Last week, the National Taxpayer Advocate (NTA) at the Internal Revenue Service (IRS) found that the $80 billion in additional funding for the IRS passed last year by Congressional Democrats disproportionately allocated funding for increased enforcement and audits and recommended these funds be reallocated elsewhere. 

“The additional funding provided by the IRA is disproportionately allocated for enforcement activities and should be reallocated to achieve a better balance with taxpayer service needs and IT modernization,” a recent publication from NTA concluded.  

The National Taxpayer Advocate is the head of the Taxpayer Advocate Service (TAS), the internal watchdog within the IRS meant to advocate on behalf of the average taxpayer and ensure that every taxpayer is treated fairly and knows and understands their rights. 

The poorly named Inflation Reduction Act (IRA) added $80 billion in new funding for the IRS on top of its $13.6 billion topline budget.
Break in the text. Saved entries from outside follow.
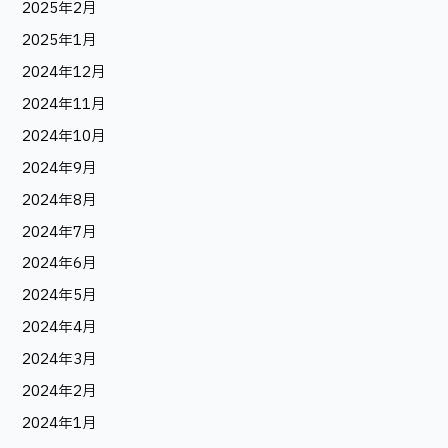
2025年2月
2025年1月
2024年12月
2024年11月
2024年10月
2024年9月
2024年8月
2024年7月
2024年6月
2024年5月
2024年4月
2024年3月
2024年2月
2024年1月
Of the additional funding, more than half (about $45.6 billion) is set to go towards tax enforcement and audits, while a mere $3.2 billion was allocated for Taxpayer Services and $4.8 billion was allocated for modernizing IRS technology. Congressional Republicans have rightfully pointed out the misguided focus on increasing enforcement rather than focusing on taxpayer services

The National Taxpayer Advocate specifically noted examples of the IRS’s poor service such as tens of millions of taxpayers experiencing delays in getting their returns processed and receiving their refunds, millions of taxpayers waiting an average of more than six months for the IRS to process or address their correspondence, and the inability for Americans to reach IRS employees via the phone (IRS employees answered just 11 percent of taxpayer telephone calls in 2021 and 13 percent in 2022). 

NTA also addressed the magnitude of the IRS’s technology deficiencies. These deficiencies include the use of about 60 different case management systems that are not synchronized, the lack of a modernized filing system, and the lack of scanning technology for filing returns which requires IRS employees to input the information for each return manually.